FINMAC

今日は仕事が少なかったため、金融ADR制度について整理していました。

司法の事件処理能力の限界による裁判の長期化、また公的な司法手続きによる厳格さと費用の観点から、代替的な紛争解決の必要性が指摘され続けていますが、最近ではADR(裁判外紛争解決手続)法が制定されたこともあり、その活用が浸透しつつあるようです。

一方、金融分野においても、その役割が高まる一方でより充実した投資者保護の必要性が認識され、ADR法のほか、金融商品取引法でも独自に認定投資者保護団体制度を定め、投資者保護の充実を図っています。

銀行・生損保については、それぞれ業界団体が紛争解決を行っていますが、証券・資産運用(投資運用業)分野では業界団体が、証券・金融商品相談あっせんセンター(FINMAC)に苦情処理・あっせん業務を委託し、FINMACが紛争解決に乗り出すことになります。

金融商品取引法の範疇にある金融商品取引業は多様ですが、FINMACは全ての金融商品取引業者の紛争解決をカバーしています。

■ データ抜粋
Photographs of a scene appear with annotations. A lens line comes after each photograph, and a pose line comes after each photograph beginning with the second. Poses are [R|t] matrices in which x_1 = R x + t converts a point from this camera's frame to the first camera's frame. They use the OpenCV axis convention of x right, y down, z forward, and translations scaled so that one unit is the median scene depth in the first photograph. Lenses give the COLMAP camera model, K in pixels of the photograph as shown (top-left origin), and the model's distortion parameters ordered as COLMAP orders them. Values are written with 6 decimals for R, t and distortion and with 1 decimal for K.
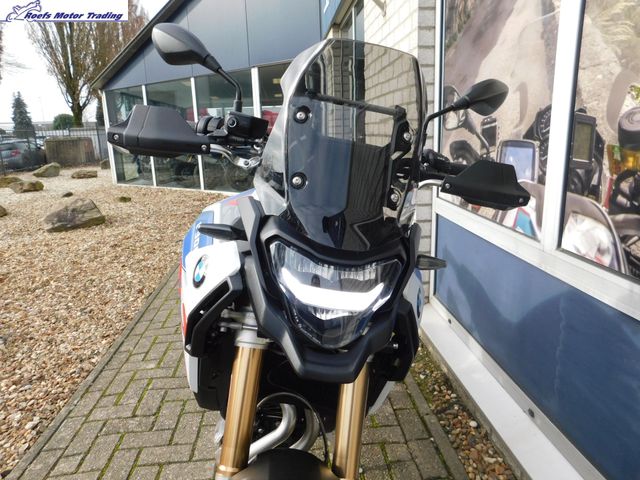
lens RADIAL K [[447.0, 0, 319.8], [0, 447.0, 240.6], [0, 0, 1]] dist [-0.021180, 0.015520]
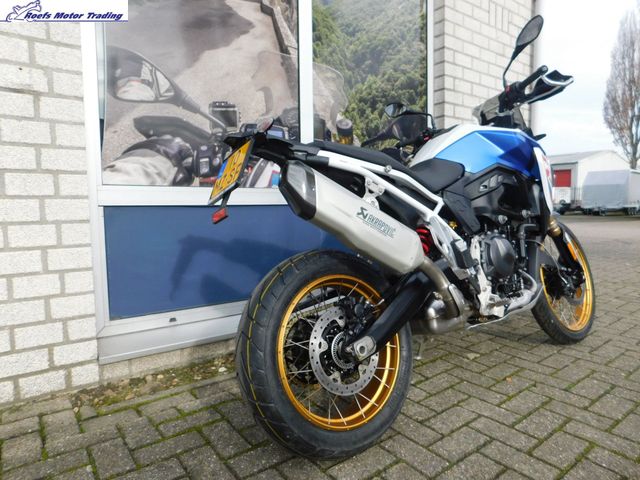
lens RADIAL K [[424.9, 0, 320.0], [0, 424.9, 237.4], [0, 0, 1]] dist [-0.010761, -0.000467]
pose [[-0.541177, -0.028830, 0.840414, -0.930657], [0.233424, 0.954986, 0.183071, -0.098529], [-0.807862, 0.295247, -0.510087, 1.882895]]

■ やってみよう
金融ADR制度とFINMACについての文章を、最後の文の後から書き進めよ。

■ 結果は以下
ただ、その法的根拠の解釈は結構複雑で、ADR法に基づいている業務と金商法の認定投資者保護団体としての業務が混在しています。

ADR法の認証団体としてはいくつかの法的効果(時効の中断など)が付与されますが、認定投資者保護団体としての業務に同様の効果が付与されるかどうかはわかりません(金商法には記載がなかった気が?)。

いくつか問題は残っていますが、一通りFINMACの活動について整理ができたので充実した時間になりました。

このほか、苦情等については当局に相談するという方法もありますが、本当は当事者間で大きな摩擦なく円満解決に至るのが一番いいのですが。

※以上の文章は私見ですので、誤り等がございましたらすみません。